(Dataset entries)
Segment Open

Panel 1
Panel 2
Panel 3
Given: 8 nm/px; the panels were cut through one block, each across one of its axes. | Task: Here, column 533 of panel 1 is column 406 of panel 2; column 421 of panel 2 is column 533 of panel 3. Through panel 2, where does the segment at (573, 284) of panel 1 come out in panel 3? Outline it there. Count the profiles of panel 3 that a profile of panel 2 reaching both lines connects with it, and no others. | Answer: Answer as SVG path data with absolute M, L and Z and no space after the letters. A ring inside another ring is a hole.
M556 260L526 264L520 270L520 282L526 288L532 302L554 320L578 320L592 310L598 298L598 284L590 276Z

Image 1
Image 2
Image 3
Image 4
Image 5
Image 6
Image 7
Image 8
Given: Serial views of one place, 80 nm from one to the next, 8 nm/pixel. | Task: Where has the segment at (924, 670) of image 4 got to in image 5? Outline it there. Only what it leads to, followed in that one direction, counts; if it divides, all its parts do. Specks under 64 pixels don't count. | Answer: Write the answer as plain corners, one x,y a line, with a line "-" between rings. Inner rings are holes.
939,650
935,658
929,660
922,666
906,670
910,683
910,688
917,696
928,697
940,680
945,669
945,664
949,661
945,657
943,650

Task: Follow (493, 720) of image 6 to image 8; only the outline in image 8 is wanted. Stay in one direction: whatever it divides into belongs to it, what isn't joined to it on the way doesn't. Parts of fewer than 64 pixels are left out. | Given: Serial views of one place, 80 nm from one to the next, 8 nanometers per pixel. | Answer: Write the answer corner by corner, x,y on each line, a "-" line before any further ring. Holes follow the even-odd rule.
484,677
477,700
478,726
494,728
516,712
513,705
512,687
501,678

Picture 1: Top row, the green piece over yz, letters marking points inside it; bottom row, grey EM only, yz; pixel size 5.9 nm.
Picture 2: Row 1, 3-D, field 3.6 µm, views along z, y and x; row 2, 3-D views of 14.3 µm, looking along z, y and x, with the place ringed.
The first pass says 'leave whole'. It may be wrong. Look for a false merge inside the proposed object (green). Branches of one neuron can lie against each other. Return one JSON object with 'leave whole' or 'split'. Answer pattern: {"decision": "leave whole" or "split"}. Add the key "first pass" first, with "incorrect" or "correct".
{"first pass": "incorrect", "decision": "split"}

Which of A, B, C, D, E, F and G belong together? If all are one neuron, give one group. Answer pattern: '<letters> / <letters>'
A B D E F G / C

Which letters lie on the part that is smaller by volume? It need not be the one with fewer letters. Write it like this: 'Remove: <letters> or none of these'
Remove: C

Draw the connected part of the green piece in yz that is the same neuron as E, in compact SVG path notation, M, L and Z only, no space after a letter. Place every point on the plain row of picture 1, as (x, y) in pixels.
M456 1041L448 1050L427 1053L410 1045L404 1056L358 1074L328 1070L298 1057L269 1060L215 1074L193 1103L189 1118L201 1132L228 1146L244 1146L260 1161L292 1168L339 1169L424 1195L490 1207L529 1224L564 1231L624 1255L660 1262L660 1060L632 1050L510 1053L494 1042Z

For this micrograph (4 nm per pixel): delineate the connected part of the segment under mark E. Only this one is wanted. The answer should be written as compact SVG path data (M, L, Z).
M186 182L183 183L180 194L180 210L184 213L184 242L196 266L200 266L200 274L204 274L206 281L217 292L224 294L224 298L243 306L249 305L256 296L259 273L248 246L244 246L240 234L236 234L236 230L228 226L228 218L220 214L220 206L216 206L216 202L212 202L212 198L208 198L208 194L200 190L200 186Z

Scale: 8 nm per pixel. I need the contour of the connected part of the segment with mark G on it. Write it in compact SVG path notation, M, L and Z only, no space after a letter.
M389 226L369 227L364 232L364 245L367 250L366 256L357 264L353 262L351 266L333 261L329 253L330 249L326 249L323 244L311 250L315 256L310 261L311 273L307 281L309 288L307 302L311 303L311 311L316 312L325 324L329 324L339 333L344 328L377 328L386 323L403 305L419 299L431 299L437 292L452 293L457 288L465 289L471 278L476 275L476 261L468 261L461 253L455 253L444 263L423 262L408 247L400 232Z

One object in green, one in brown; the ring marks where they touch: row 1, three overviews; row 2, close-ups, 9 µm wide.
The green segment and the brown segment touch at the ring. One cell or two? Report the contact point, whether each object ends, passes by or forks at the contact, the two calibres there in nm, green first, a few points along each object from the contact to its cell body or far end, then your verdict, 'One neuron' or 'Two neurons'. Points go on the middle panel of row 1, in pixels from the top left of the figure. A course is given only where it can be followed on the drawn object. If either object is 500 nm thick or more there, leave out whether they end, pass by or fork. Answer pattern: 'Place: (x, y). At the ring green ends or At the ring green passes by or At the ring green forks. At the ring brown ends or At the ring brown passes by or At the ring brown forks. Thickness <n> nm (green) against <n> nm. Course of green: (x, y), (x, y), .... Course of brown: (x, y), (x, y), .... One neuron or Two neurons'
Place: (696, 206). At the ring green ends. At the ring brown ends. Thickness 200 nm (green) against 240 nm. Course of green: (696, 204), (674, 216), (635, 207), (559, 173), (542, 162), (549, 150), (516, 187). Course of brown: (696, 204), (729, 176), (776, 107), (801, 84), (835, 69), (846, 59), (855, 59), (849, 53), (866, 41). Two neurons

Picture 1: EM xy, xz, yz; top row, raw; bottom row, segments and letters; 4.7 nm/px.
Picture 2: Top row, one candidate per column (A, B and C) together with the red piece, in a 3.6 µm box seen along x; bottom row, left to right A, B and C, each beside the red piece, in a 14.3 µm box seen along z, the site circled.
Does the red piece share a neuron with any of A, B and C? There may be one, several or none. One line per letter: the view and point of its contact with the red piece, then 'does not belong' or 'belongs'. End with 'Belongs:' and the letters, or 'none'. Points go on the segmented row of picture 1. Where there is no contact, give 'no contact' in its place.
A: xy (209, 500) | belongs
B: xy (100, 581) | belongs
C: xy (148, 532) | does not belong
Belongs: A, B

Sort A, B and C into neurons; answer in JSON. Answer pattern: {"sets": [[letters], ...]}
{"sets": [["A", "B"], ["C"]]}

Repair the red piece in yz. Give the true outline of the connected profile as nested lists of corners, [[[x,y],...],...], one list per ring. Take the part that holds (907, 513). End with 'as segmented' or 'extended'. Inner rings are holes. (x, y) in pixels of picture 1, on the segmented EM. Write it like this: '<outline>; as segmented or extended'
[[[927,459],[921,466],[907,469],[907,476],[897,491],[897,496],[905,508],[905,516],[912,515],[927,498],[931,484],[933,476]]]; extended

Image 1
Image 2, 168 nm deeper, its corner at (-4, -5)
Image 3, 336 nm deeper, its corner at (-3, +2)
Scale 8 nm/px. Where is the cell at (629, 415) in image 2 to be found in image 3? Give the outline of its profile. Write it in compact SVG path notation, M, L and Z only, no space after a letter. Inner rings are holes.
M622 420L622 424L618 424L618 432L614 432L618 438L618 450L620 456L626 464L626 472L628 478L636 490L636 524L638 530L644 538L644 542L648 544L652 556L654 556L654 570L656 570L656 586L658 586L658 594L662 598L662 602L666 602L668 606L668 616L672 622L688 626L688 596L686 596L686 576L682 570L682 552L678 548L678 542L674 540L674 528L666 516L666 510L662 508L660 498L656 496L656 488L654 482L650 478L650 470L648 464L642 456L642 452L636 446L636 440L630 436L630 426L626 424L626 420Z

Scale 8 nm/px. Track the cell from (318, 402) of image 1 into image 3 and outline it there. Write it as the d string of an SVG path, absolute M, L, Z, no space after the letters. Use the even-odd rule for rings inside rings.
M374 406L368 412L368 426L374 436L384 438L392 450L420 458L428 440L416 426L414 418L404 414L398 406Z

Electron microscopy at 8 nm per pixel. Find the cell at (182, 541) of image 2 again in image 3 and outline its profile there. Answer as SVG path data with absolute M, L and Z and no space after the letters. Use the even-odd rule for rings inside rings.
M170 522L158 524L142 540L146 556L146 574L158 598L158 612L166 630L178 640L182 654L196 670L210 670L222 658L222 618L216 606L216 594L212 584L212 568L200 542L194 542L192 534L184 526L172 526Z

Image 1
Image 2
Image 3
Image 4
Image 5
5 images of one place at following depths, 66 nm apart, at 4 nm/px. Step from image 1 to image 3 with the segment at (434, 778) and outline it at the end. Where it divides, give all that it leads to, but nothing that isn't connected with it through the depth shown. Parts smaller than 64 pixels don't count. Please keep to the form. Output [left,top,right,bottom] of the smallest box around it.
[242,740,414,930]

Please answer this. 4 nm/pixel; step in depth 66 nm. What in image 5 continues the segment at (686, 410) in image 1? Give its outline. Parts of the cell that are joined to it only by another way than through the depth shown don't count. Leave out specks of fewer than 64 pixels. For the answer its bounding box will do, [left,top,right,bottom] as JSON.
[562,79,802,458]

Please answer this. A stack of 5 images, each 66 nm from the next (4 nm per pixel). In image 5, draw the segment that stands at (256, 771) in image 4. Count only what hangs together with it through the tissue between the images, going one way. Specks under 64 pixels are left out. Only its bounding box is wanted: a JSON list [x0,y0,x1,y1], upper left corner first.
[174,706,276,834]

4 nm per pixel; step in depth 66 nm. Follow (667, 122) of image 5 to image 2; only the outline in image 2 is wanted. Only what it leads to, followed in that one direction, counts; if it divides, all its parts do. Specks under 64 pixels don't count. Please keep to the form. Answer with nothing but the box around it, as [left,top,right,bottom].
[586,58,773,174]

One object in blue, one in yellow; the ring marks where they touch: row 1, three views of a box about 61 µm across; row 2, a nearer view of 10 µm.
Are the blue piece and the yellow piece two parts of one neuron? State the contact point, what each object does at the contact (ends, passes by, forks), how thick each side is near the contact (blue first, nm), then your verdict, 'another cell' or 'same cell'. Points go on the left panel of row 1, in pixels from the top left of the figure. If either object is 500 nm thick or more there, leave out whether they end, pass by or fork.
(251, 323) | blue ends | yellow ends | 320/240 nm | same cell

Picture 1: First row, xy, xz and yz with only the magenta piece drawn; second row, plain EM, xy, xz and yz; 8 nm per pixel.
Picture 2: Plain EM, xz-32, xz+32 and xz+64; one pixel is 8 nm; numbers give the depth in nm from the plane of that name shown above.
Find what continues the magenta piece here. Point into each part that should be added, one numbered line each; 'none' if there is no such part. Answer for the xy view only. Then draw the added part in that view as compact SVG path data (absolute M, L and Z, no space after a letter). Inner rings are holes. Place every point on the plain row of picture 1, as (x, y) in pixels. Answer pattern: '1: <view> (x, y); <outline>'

Segment Closed

> Exercise instructions
Where does the string "deeper" appear in the records above? Return every line that holds it.

> Output
Image 2, 168 nm deeper, its corner at (-4, -5)
Image 3, 336 nm deeper, its corner at (-3, +2)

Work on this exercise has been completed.